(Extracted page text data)
______
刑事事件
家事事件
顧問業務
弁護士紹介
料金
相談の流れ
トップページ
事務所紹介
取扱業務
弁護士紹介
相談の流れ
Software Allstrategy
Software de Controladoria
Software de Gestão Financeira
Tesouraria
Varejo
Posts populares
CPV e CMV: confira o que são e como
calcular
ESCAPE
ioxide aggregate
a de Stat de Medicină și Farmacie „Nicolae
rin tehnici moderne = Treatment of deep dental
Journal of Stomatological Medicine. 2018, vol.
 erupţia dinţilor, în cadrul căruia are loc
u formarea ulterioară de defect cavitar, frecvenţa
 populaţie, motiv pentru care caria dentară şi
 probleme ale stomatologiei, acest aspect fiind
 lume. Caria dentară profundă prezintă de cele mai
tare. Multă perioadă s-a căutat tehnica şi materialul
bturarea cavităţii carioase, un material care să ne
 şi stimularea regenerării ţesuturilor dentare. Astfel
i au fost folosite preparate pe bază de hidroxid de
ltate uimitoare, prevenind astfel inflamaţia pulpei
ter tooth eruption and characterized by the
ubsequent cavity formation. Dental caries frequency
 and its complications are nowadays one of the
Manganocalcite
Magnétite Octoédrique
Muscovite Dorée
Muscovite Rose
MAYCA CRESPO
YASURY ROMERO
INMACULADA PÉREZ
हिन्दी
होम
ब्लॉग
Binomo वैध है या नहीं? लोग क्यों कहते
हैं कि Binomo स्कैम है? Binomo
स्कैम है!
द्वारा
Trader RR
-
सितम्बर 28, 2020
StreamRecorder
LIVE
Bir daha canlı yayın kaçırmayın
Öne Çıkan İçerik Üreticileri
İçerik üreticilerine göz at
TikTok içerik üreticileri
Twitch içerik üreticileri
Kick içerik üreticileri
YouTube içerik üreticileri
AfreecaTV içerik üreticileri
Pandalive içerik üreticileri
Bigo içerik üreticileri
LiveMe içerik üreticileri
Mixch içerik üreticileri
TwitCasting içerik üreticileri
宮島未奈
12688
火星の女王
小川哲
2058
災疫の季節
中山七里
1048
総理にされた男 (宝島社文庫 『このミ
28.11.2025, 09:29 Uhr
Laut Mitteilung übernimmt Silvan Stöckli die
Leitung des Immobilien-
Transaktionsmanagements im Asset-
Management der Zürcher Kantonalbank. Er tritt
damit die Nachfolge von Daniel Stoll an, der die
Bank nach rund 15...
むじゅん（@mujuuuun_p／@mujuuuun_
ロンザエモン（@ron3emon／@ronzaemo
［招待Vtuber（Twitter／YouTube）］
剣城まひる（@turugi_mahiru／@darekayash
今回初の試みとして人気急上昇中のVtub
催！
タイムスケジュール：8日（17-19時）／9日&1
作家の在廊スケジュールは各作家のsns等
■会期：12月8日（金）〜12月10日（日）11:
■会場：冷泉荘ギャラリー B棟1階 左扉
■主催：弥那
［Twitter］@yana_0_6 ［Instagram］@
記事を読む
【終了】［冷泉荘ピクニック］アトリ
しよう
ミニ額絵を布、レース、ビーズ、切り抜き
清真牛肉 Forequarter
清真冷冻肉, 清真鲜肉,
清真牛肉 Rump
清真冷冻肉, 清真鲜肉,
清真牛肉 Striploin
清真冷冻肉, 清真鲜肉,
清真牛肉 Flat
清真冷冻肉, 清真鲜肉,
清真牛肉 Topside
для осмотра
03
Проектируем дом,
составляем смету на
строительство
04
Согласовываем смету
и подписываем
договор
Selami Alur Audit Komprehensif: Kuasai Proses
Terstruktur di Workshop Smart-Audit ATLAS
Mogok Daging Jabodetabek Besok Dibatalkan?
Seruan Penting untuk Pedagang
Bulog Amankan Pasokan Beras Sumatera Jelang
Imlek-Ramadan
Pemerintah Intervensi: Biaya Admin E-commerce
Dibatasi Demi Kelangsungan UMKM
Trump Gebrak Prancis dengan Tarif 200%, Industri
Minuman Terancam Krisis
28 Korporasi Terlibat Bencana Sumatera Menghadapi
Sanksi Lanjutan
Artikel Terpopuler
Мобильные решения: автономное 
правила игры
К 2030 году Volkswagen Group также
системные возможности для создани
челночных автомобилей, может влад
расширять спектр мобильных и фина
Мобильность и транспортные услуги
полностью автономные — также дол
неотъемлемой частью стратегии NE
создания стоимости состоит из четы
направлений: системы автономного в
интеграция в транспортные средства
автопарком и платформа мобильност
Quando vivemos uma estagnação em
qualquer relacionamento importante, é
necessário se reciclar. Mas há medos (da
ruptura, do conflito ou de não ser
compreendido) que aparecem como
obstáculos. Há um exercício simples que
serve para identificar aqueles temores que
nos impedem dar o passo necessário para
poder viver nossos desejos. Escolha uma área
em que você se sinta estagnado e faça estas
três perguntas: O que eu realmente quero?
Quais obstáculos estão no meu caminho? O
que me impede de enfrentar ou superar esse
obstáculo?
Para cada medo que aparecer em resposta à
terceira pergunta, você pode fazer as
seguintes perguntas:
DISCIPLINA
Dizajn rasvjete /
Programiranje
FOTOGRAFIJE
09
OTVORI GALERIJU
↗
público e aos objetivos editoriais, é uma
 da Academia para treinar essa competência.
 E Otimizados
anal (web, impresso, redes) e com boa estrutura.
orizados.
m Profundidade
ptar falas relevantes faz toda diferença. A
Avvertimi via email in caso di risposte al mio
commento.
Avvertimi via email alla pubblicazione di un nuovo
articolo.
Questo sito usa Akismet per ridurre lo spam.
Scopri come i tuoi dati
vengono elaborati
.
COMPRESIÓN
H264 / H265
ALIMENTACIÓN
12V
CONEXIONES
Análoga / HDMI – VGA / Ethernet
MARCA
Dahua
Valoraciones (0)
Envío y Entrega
______
* _About this exercise_
Reproduce, word for word, every line of the records from the very first one through the line that contains "lume. Caria dentară", including that line.

* _Output for this exercise_
刑事事件
家事事件
顧問業務
弁護士紹介
料金
相談の流れ
トップページ
事務所紹介
取扱業務
弁護士紹介
相談の流れ
Software Allstrategy
Software de Controladoria
Software de Gestão Financeira
Tesouraria
Varejo
Posts populares
CPV e CMV: confira o que são e como
calcular
ESCAPE
ioxide aggregate
a de Stat de Medicină și Farmacie „Nicolae
rin tehnici moderne = Treatment of deep dental
Journal of Stomatological Medicine. 2018, vol.
 erupţia dinţilor, în cadrul căruia are loc
u formarea ulterioară de defect cavitar, frecvenţa
 populaţie, motiv pentru care caria dentară şi
 probleme ale stomatologiei, acest aspect fiind
 lume. Caria dentară profundă prezintă de cele mai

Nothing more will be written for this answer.